Le Premier ministre polonais Donald Tusk a salué cette idée et a même appelé la Pologne à envisager de se doter de l'arme nucléaire. Pendant ce temps, la Pologne et les États baltes d'Estonie, de Lituanie et de Lettonie, tous voisins de la Russie, se sont retirés du Traité d'Ottawa de 1997 sur les mines terrestres, longtemps considéré comme une étape importante dans la fin des guerres de masse. La Lituanie a déjà annoncé l'achat de 85 000 mines terrestres. La Pologne prévoit de produire 1 million de mines terrestres.

Retour au service militaire obligatoire

La conscription a également fait son retour sur le continent. Le Danemark a rendu les femmes éligibles au service militaire obligatoire à partir de 2026 et a abaissé les exigences en matière de santé pour certains rôles afin de renforcer les forces armées du pays. La Pologne a également annoncé son intention de permettre à chaque homme adulte de suivre une formation militaire.

Même les pays traditionnellement neutres repensent leur position. Le gouvernement irlandais, qui a été actif dans le maintien de la paix, a présenté une initiative législative qui permettrait l'envoi de troupes sans l'approbation des Nations Unies, contournant ainsi un éventuel veto russe ou américain.

Nouveaux défis et préoccupations

En Europe, la vérité inconfortable – et souvent tacite – est depuis longtemps que la protection contre l’invasion dépend en fin de compte de la cavalerie américaine. Ce soutien apparaît désormais moins certain.

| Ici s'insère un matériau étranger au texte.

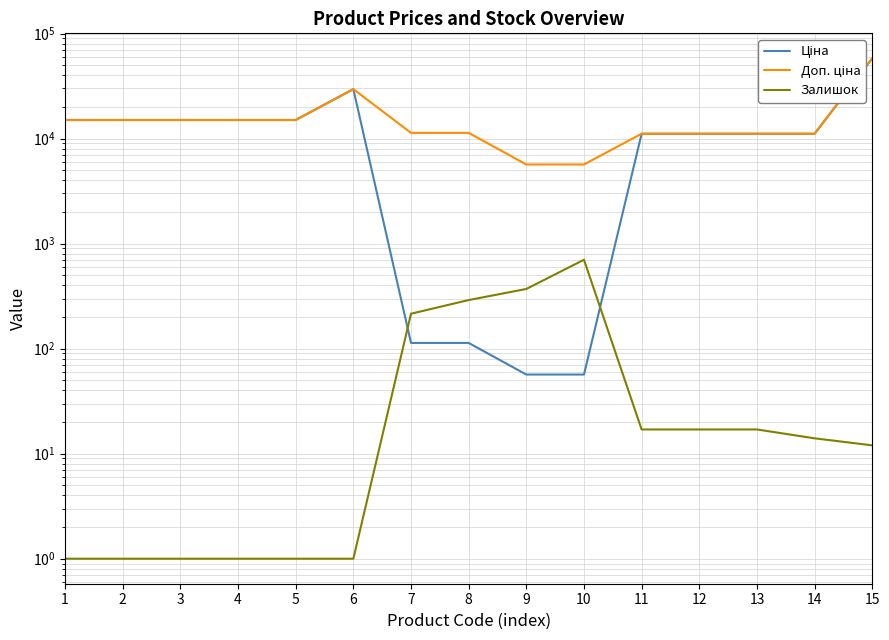

What is the sum of the Ціна values at 13 and 5?

26132.8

Ce changement affecte non seulement qui combattra, mais aussi qui fournit les armes. Certains ont commencé à remettre en question les futurs achats d’avions à réaction F-35 fabriqués aux États-Unis, au prix astronomique, que plusieurs forces aériennes européennes souhaitaient acquérir. Le ministre portugais de la Défense, Nuno Melo, a déclaré que son pays révisait les achats prévus d'avions en faveur d'alternatives européennes en raison d'inquiétudes concernant les approvisionnements américains contrôlés de pièces de rechange.

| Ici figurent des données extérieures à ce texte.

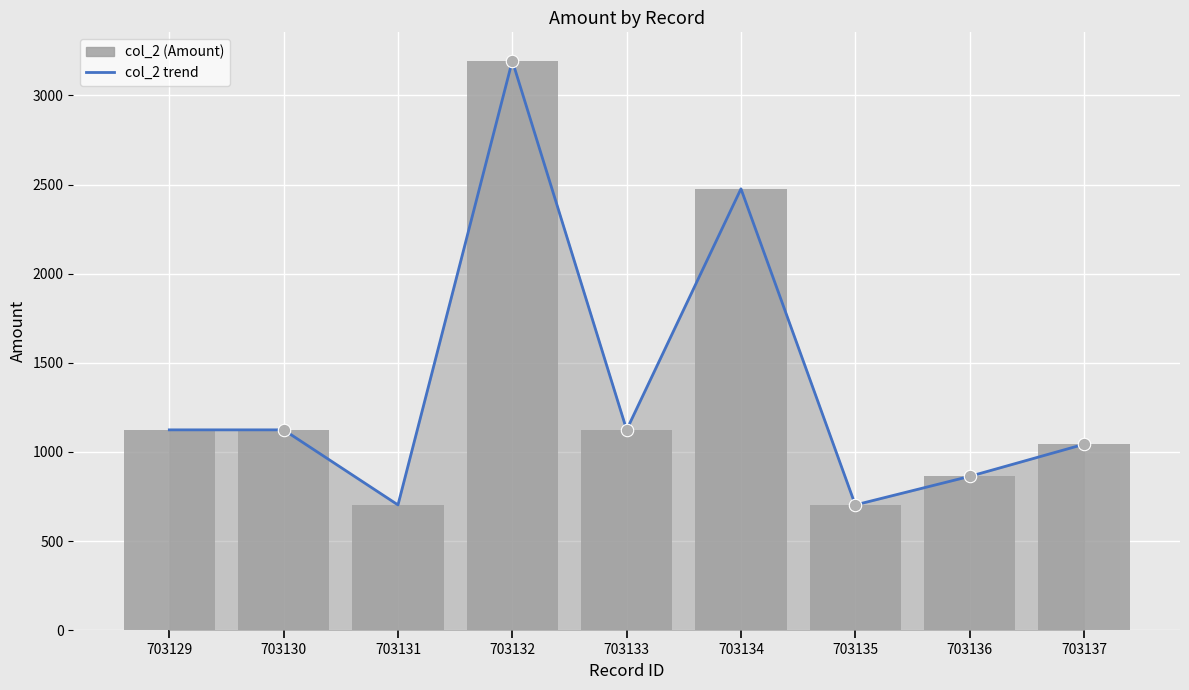

Which series has the largest Y range (max minus min)?

col_2 trend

Les défis pour l’unité européenne

Même si l’Europe semble avoir compris le message, les discussions sur une approche unifiée sont encore prématurées. Lorsque la présidente de la Commission européenne, Ursula von der Leyen, a dévoilé un plan visant à investir des milliards dans la défense, l'Espagne et l'Italie ont exprimé leurs inquiétudes. Le plan a depuis été rebaptisé « Readiness 2030 ».

La Première ministre italienne Giorgia Meloni a également exclu l'envoi de troupes italiennes dans le cadre d'un contingent européen pour maintenir la paix en Ukraine en cas de règlement négocié - une autre question cruciale sur laquelle le continent est divisé.

Ce changement de nom indique une ligne de démarcation en Europe : plus un pays est éloigné de la Russie, moins il est probable qu’il donne la priorité aux armes à feu plutôt qu’au beurre. Le Premier ministre espagnol Pedro Sanchez a déclaré ce mois-ci que « notre menace n’est pas que la Russie fasse traverser les Pyrénées avec ses troupes ».

« Les défis auxquels nous sommes confrontés sont quelque peu différents de ceux auxquels nous sommes confrontés sur le flanc oriental », a-t-il ajouté.

Gabrielius Landsbergis, ancien ministre des Affaires étrangères lituanien, a exprimé sa colère à CNN face aux déclarations espagnoles, soulignant qu'une récente visite à Kiev, où les sirènes de raid aérien retentissent la plupart des nuits, rend trop facile d'imaginer des scènes similaires à Vilnius à l'avenir. "Plus on va vers l'ouest, plus il est difficile d'imaginer quelque chose comme ça. Tous les problèmes, toutes les décisions sont relatives", a déclaré Landsbergis.

Une conclusion positive ?

Même si cette fracture géographique pourrait aggraver les différences, Buras, de l'ECFR, a déclaré que l'unité européenne totale sera toujours une « illusion ». « Ce qui compte vraiment, c’est ce que font les pays clés », a-t-il souligné, en citant l’Allemagne, la France, le Royaume-Uni et la Pologne. "Je veux être prudemment optimiste, mais je pense que nous sommes désormais sur la bonne voie."

A la question de savoir si mars restera dans l'histoire comme le mois du réveil de l'Europe, Buras a répondu : "Oui, nous nous sommes réveillés, mais maintenant nous devons nous habiller."